Le film avait-il des exigences particulières en matière de production ?
Asher Goldstein
Nous voulions que tout soit réaliste à l'écran, que tout semble authentique et vécu. Nous devions tourner à New York, dans le quartier de Chinatown. L'ambiance du film exigeait également que nous tournions en Super 16 mm, ce qui est rare de nos jours. Chacune de ces exigences a représenté des défis, mais a débouché sur une certaine beauté.
Nina Yang Bongiovi
Étant donné que le film est tourné à 90 % en mandarin, nous avons eu la chance de pouvoir compter sur une équipe et d’acteurs remarquables, la plupart étaient bilingues anglais-mandarin. C'était une expérience formidable de pouvoir partager cette langue et cette culture, ce qui nous a permis de soutenir pleinement la vision de Lloyd.

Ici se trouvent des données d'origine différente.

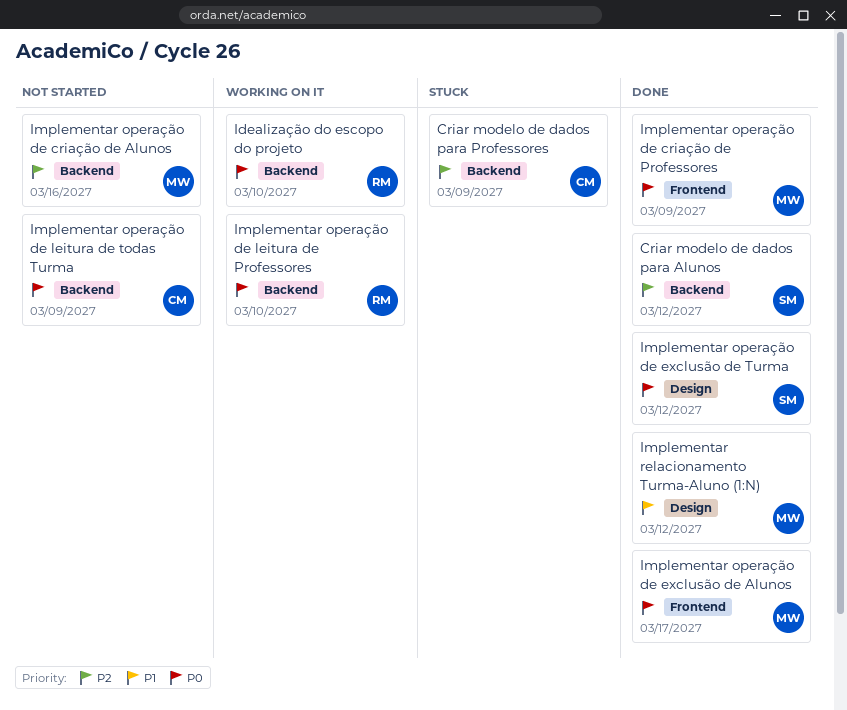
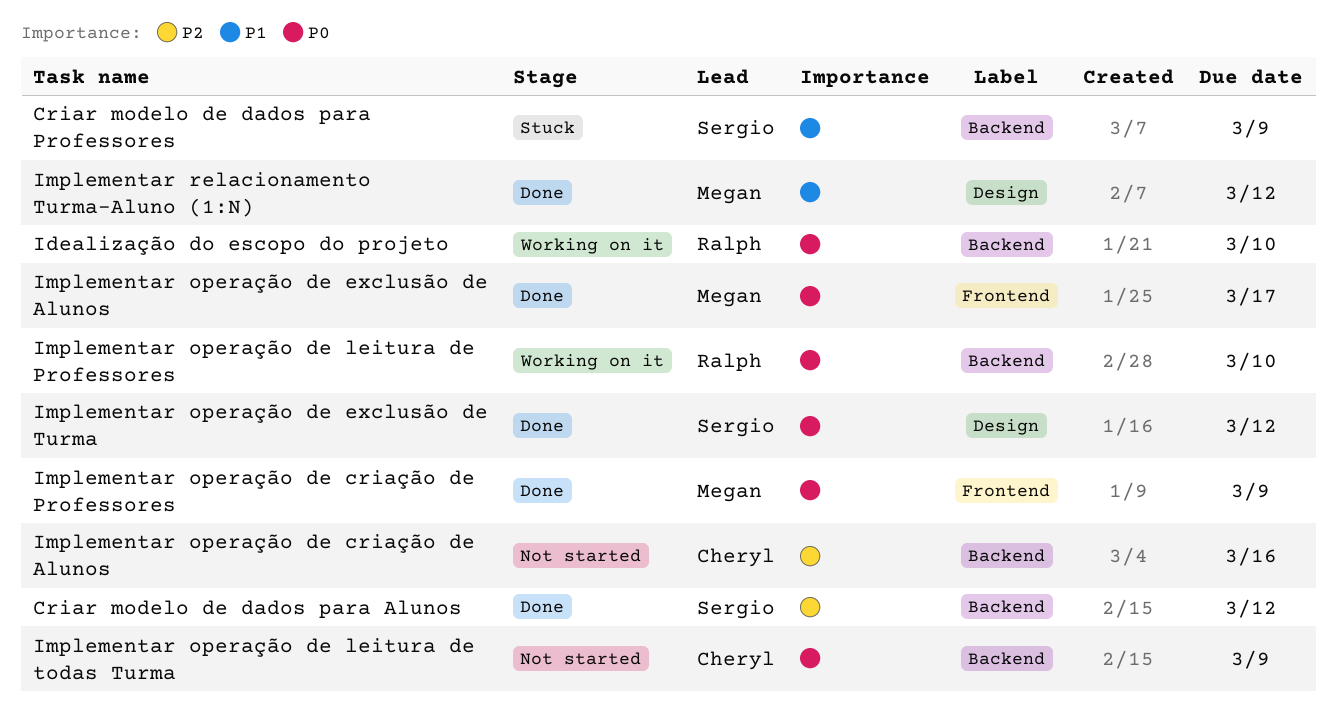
Criar modelo de dados para Professores, owner: Cheryl -> Sergio
Criar modelo de dados para Professores, priority: P2 -> P1
Implementar operação de criação de Alunos, owner: Megan -> Cheryl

Combien de temps a duré la production du film ?
Asher Goldstein
Entre la première lecture du scénario et aujourd'hui, cela fait environ deux ans et demi au total. Ce qui est assez rapide, tout bien considéré. Nous avons tourné pendant un peu plus d'un mois l'hiver dernier à New York.
Nina Yang Bongiovi
Le développement a pris plus de deux ans, la préproduction cinq semaines, le tournage 22 jours au total et la postproduction 16 semaines.